We are given that the area of the pool is 1200 ft2 and the length of the pool is 30 ft. From these, we can find the breadth of the pool:

$\textup{breadth}=\dfrac{\textup{Area}}{\textup{length}}=\dfrac{1200}{30}=40$ ft.

Let $x$ be the width of the walkway, which we need to find.

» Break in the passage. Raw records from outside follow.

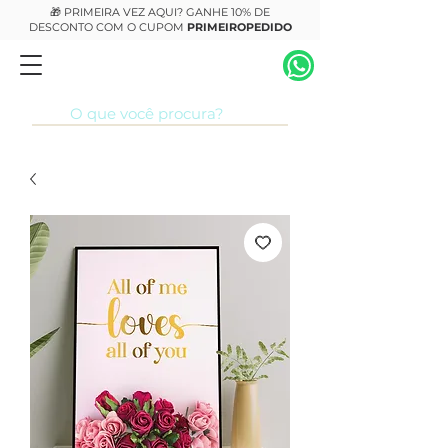
🎁 PRIMEIRA VEZ AQUI? GANHE 10% DE
DESCONTO COM O CUPOM
PRIMEIROPEDIDO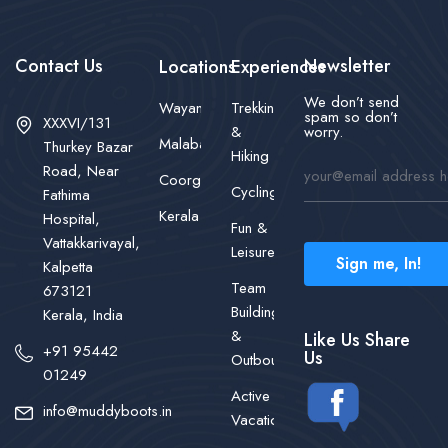
Contact Us
Newsletter
Locations
Experiences
We don’t send
Wayanad
Trekking
spam so don’t
XXXVI/131
&
worry.
Malabar
Thurkey Bazar
Hiking
Road, Near
Coorg
Cycling
Fathima
Kerala
Hospital,
Fun &
Vattakkarivayal,
Leisure
Sign me, In!
Kalpetta
Team
673121
Building
Kerala, India
&
Like Us Share
+91 95442
Us
Outbound
01249
Active
info@muddyboots.in
Vacations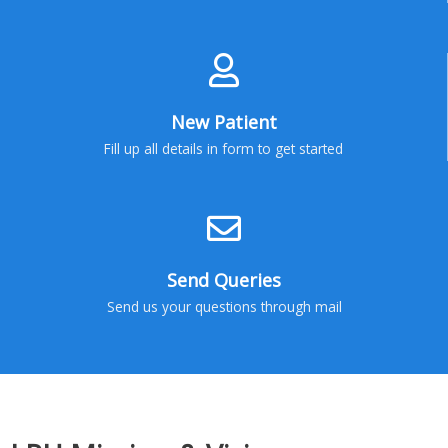
New Patient
Fill up all details in form to get started
Send Queries
Send us your questions through mail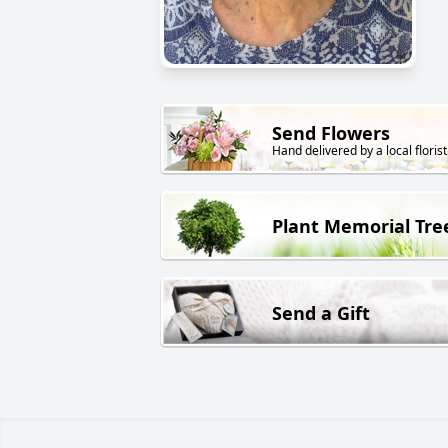
Send Flowers
Hand delivered by a local florist
Plant Memorial Tre
Send a Gift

From the figure, the area of the walkway

$=$Total area of the pool and the walkway $-$Area of the pool

$=(40+2x)(30+2x)-1200$

$=1200+80x+60x+4x^2-1200$

$=140x+4x^2$

This area can be at most the available material, 296 ft2. So, for the maximum area,

$140x+4x^2=296$

This is a quadratic equation, move everything to one side and solve for $x$:

$4x^2+140x-296=0$

$4$ is the common factor, you can divide that out:

$x^2+35x-74=0$

Factor and solve this:

$(x+37)(x-2)=0$

$x=-37$ or $ x= 2$

$x$ is the width of the walkway that cannot be negative. So, the only solution is $x=2$.

So, the maximum width of the walkway is $2$ ft. Thus, the width can be 2 ft or smaller.